Work order: Where the records below show a line containing "M512,207L524,232L485,250L473,225Z", start copying; end with the line containing "M1869,348L1890,394L1863,407L1842,361Z", and copy it too.

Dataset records
--- START ---

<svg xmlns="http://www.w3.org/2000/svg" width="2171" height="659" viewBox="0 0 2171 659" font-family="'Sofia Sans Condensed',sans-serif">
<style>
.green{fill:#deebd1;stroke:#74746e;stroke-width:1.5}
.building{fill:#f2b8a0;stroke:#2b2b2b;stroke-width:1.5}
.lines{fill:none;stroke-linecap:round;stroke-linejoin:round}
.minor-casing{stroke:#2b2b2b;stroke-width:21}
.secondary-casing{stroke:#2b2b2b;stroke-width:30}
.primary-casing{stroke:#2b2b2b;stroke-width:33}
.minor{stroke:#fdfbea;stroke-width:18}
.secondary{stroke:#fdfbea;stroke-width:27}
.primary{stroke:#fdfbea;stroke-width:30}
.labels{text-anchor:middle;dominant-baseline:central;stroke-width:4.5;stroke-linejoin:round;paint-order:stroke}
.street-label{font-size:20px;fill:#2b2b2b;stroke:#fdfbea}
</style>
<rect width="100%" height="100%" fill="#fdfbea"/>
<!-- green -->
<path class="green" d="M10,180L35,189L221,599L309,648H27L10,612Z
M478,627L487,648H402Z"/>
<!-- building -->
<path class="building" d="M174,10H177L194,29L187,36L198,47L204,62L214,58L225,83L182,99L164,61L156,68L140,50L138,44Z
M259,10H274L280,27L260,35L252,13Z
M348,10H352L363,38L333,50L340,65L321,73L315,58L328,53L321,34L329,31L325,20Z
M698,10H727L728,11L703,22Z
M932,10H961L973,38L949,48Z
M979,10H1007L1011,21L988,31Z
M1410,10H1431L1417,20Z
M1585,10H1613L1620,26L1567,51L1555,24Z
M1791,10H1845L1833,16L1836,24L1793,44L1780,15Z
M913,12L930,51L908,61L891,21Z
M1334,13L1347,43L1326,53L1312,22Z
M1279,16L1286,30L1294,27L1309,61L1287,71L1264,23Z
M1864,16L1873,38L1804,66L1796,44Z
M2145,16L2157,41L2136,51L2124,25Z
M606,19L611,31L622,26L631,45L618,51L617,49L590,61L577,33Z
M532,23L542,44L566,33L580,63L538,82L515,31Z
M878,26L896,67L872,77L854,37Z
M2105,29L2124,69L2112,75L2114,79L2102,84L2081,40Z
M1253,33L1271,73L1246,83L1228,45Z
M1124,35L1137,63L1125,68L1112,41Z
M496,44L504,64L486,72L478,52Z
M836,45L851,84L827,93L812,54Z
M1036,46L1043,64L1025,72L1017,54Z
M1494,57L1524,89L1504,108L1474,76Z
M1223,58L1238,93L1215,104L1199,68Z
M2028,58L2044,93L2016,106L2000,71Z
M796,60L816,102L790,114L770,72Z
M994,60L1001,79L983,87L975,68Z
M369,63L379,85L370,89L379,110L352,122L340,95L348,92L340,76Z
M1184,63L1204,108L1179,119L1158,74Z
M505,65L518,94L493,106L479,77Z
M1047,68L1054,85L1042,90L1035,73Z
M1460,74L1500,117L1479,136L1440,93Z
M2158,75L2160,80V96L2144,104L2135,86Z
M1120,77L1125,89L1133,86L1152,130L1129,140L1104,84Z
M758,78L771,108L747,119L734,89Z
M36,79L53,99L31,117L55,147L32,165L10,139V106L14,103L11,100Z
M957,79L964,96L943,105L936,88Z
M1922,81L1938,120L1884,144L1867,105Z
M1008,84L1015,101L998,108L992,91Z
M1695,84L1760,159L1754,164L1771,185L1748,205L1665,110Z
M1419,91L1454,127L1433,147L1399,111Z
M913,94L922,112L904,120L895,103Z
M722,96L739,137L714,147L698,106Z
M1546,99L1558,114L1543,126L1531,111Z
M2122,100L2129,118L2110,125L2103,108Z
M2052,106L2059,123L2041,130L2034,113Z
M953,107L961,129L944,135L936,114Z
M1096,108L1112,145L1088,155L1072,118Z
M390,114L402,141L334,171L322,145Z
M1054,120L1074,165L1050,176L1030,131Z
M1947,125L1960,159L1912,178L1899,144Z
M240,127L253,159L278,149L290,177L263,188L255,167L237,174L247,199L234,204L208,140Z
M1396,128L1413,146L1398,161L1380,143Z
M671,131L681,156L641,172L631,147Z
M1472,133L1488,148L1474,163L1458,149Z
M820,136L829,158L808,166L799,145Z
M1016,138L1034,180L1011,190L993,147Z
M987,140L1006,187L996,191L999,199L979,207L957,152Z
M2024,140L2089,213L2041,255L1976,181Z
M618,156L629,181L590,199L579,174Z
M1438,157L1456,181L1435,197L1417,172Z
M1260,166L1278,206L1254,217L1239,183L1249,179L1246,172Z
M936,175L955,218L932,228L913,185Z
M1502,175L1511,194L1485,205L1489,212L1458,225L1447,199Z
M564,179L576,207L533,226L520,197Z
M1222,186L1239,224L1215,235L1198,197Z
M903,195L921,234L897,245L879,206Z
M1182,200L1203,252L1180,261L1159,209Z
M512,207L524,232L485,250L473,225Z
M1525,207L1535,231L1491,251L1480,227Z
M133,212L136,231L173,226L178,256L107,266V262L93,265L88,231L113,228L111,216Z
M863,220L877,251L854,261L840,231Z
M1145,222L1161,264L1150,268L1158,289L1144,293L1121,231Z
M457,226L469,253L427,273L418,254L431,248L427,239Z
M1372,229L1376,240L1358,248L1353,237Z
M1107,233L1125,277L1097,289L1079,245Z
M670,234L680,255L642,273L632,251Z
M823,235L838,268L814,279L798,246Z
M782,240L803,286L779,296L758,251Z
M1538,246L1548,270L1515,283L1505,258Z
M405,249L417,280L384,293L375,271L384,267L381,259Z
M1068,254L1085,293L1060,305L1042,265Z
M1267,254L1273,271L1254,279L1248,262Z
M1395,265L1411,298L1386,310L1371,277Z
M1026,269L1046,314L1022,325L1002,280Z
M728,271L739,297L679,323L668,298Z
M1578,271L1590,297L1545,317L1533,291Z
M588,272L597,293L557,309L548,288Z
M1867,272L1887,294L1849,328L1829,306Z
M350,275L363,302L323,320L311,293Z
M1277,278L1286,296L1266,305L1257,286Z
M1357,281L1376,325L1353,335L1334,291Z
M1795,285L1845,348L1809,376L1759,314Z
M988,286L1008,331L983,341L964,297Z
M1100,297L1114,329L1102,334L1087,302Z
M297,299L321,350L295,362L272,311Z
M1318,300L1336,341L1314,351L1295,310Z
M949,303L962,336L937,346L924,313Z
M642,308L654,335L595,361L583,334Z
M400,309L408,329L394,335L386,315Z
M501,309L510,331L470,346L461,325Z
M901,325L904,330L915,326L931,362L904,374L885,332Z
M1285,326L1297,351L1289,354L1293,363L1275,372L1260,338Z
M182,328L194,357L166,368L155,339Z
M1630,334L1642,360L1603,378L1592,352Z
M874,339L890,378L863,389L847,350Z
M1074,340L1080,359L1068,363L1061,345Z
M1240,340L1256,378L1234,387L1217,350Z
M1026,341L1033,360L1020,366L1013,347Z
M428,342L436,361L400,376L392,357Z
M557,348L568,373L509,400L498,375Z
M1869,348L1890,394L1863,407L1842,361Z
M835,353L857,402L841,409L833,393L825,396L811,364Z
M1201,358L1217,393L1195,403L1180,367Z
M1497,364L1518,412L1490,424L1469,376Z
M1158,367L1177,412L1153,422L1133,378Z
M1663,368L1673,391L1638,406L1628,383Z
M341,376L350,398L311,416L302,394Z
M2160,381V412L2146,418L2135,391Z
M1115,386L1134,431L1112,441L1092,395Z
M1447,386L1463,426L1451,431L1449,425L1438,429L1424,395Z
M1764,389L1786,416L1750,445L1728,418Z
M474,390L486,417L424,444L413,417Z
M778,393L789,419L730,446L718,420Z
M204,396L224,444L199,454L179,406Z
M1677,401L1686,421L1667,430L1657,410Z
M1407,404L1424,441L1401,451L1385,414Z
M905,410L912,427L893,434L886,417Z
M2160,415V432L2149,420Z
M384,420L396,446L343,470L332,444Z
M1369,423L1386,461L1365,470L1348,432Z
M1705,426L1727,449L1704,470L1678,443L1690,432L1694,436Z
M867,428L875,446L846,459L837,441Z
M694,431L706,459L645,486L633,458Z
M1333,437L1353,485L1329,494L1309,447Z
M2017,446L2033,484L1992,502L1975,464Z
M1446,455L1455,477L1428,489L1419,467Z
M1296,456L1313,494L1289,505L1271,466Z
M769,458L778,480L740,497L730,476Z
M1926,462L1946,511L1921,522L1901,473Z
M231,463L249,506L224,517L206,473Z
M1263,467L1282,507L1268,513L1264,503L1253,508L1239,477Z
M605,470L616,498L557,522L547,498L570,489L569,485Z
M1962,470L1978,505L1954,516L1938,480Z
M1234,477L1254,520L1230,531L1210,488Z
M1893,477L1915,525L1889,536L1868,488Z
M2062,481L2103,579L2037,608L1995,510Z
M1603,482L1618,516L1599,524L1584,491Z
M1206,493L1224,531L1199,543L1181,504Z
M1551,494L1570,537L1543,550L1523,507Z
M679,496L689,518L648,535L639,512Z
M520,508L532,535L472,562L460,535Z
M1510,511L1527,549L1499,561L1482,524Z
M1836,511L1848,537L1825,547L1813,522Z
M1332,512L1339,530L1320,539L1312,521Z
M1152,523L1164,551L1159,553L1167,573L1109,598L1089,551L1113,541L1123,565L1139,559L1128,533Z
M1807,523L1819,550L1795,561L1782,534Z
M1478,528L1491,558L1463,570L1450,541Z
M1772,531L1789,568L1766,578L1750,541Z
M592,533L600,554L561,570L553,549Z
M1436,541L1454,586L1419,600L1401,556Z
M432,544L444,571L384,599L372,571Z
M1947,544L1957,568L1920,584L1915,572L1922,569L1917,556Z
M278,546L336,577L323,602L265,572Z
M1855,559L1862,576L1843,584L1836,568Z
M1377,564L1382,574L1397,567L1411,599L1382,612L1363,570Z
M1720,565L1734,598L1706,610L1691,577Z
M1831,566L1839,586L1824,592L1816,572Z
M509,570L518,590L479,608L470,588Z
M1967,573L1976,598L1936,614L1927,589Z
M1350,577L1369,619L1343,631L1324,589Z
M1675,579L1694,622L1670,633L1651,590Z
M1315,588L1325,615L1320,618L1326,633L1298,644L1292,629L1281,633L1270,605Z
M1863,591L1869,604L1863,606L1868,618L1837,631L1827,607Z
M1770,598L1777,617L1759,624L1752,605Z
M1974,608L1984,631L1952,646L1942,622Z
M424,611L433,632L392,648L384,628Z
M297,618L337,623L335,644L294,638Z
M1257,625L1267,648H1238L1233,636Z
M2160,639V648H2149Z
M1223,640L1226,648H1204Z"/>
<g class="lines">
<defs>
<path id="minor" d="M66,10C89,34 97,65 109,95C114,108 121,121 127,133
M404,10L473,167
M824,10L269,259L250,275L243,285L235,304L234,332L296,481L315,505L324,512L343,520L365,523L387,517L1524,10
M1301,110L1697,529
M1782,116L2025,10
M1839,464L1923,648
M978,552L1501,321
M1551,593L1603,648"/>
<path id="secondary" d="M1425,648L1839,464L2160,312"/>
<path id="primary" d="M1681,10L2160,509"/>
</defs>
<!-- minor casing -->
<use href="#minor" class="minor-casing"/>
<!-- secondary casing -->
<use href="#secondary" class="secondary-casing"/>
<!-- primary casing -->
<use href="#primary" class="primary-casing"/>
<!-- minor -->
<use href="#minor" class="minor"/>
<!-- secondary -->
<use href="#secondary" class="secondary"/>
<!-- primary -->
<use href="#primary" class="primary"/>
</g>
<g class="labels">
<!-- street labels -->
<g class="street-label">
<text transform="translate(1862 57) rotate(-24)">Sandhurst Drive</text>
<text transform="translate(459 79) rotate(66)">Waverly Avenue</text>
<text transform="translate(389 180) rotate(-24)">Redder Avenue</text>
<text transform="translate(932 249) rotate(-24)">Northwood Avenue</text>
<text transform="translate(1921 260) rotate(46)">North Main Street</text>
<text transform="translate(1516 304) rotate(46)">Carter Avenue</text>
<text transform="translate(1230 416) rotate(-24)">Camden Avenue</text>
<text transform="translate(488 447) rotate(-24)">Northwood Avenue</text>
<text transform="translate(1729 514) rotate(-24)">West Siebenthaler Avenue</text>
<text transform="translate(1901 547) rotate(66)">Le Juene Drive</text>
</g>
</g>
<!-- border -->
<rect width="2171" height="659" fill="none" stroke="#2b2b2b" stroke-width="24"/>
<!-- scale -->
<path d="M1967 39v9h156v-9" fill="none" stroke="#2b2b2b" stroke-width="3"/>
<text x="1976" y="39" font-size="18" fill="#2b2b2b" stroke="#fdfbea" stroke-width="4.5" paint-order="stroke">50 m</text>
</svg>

--- END ---

Solution to this task:
M512,207L524,232L485,250L473,225Z
M1525,207L1535,231L1491,251L1480,227Z
M133,212L136,231L173,226L178,256L107,266V262L93,265L88,231L113,228L111,216Z
M863,220L877,251L854,261L840,231Z
M1145,222L1161,264L1150,268L1158,289L1144,293L1121,231Z
M457,226L469,253L427,273L418,254L431,248L427,239Z
M1372,229L1376,240L1358,248L1353,237Z
M1107,233L1125,277L1097,289L1079,245Z
M670,234L680,255L642,273L632,251Z
M823,235L838,268L814,279L798,246Z
M782,240L803,286L779,296L758,251Z
M1538,246L1548,270L1515,283L1505,258Z
M405,249L417,280L384,293L375,271L384,267L381,259Z
M1068,254L1085,293L1060,305L1042,265Z
M1267,254L1273,271L1254,279L1248,262Z
M1395,265L1411,298L1386,310L1371,277Z
M1026,269L1046,314L1022,325L1002,280Z
M728,271L739,297L679,323L668,298Z
M1578,271L1590,297L1545,317L1533,291Z
M588,272L597,293L557,309L548,288Z
M1867,272L1887,294L1849,328L1829,306Z
M350,275L363,302L323,320L311,293Z
M1277,278L1286,296L1266,305L1257,286Z
M1357,281L1376,325L1353,335L1334,291Z
M1795,285L1845,348L1809,376L1759,314Z
M988,286L1008,331L983,341L964,297Z
M1100,297L1114,329L1102,334L1087,302Z
M297,299L321,350L295,362L272,311Z
M1318,300L1336,341L1314,351L1295,310Z
M949,303L962,336L937,346L924,313Z
M642,308L654,335L595,361L583,334Z
M400,309L408,329L394,335L386,315Z
M501,309L510,331L470,346L461,325Z
M901,325L904,330L915,326L931,362L904,374L885,332Z
M1285,326L1297,351L1289,354L1293,363L1275,372L1260,338Z
M182,328L194,357L166,368L155,339Z
M1630,334L1642,360L1603,378L1592,352Z
M874,339L890,378L863,389L847,350Z
M1074,340L1080,359L1068,363L1061,345Z
M1240,340L1256,378L1234,387L1217,350Z
M1026,341L1033,360L1020,366L1013,347Z
M428,342L436,361L400,376L392,357Z
M557,348L568,373L509,400L498,375Z
M1869,348L1890,394L1863,407L1842,361Z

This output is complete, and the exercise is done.